To analyze the dilated triangle \( \Delta A'B'C' \) produced from \( \Delta ABC \) (which is a right triangle), we need to apply the properties of dilation.
Given:
- The original triangle \( \Delta ABC \) is right-angled at \( B \) with:
- \( AB = 3 \) units,
- \( BC = 4 \) units,
- The hypotenuse \( AC = 5 \) units,
- The angles are \( m\angle A = 37^\circ \), \( m\angle B = 90^\circ \), and \( m\angle C = 53^\circ \).
When a figure is dilated by a factor of \( k \), each side length is multiplied by \( k \), and the angles remain unchanged.
Since the triangle is dilated by a factor of \( 2 \):
- The new side lengths will be:
- \( A'B' = 2 \times AB = 2 \times 3 = 6 \) units
- \( B'C' = 2 \times BC = 2 \times 4 = 8 \) units
- \( A'C' = 2 \times AC = 2 \times 5 = 10 \) units
The angles remain the same:
- \( m\angle A' = m\angle A = 37^\circ \)
- \( m\angle B' = m\angle B = 90^\circ \)
- \( m\angle C' = m\angle C = 53^\circ \)
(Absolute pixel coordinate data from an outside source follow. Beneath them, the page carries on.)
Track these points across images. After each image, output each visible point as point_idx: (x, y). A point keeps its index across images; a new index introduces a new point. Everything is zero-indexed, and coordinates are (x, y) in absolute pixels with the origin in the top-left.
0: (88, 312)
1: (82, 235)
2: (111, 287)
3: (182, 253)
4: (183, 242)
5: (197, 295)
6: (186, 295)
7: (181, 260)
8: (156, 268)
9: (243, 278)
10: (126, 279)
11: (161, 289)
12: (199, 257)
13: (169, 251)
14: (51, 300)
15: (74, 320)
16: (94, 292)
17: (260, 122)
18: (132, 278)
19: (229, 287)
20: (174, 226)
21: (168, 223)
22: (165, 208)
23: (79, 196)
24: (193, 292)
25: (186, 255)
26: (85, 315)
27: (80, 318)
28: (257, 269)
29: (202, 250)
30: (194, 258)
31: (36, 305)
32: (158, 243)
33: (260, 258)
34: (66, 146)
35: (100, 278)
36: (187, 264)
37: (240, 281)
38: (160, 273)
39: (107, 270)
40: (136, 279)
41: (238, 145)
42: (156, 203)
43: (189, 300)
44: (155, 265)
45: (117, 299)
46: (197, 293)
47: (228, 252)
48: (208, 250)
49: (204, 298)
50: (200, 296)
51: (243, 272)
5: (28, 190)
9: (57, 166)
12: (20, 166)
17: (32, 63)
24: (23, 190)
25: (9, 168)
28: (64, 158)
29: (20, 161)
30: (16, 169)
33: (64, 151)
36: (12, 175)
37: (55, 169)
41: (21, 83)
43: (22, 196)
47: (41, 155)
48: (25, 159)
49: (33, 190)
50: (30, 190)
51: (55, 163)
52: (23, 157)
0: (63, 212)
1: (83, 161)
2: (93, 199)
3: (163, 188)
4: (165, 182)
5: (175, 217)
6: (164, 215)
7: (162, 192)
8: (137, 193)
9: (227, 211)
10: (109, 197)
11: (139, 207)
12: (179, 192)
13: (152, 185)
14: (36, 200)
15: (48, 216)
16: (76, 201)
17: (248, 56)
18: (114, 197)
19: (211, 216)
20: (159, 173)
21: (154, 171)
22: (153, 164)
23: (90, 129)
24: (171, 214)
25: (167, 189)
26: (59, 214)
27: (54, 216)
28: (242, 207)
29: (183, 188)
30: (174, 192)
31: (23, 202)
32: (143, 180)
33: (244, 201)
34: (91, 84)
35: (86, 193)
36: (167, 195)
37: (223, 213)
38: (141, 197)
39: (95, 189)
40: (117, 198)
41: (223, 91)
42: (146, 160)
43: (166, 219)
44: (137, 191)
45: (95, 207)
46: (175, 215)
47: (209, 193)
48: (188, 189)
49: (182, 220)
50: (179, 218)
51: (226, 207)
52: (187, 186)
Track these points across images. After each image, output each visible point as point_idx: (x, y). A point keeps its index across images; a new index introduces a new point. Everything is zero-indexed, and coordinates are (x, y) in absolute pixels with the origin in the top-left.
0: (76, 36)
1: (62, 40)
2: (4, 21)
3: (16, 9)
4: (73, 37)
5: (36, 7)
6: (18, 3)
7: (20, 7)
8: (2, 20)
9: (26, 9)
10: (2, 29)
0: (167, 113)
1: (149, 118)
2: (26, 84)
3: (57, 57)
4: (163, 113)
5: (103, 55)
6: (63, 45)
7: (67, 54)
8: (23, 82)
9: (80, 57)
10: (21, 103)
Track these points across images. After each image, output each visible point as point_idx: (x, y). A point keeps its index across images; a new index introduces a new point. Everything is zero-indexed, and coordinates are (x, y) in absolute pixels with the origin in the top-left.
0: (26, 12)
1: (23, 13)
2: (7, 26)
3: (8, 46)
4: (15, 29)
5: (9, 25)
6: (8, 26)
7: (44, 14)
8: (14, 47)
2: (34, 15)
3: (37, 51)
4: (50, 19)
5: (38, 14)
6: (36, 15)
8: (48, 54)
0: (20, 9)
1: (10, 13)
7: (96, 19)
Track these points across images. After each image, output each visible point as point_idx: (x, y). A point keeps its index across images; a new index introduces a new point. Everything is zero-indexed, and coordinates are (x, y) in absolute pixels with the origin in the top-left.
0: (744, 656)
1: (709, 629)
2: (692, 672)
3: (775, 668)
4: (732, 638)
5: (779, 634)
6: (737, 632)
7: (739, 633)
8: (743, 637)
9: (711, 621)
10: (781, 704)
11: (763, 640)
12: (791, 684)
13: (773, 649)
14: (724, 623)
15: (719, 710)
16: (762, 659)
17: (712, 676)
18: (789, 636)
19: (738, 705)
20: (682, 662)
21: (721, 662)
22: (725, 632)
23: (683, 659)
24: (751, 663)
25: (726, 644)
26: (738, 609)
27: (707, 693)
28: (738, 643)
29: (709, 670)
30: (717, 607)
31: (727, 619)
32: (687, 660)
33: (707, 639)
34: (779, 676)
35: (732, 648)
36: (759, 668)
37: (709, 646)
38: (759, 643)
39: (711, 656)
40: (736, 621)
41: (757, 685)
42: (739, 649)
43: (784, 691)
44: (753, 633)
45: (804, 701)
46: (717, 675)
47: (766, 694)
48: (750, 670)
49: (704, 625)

Now let's evaluate the statements:
A. B'C' = 6 units
This statement is not true because \( B'C' = 8 \) units, not 6.
B. m∠C' = 53°
This statement is true as angles remain the same under dilation.
C. A'C' = 10 units
This statement is also true because \( A'C' \) is \( 10 \) units.
D. m∠A' = 74°
This statement is not true since \( m\angle A' = 37^\circ \).
The incorrect statements are A and D. However, since A is specifically focused on the calculated length and D is about angle measurement (which should not change), the best pick here is that statement A is definitely incorrect.
So, the answer is: A. B'C' = 6 units is not true.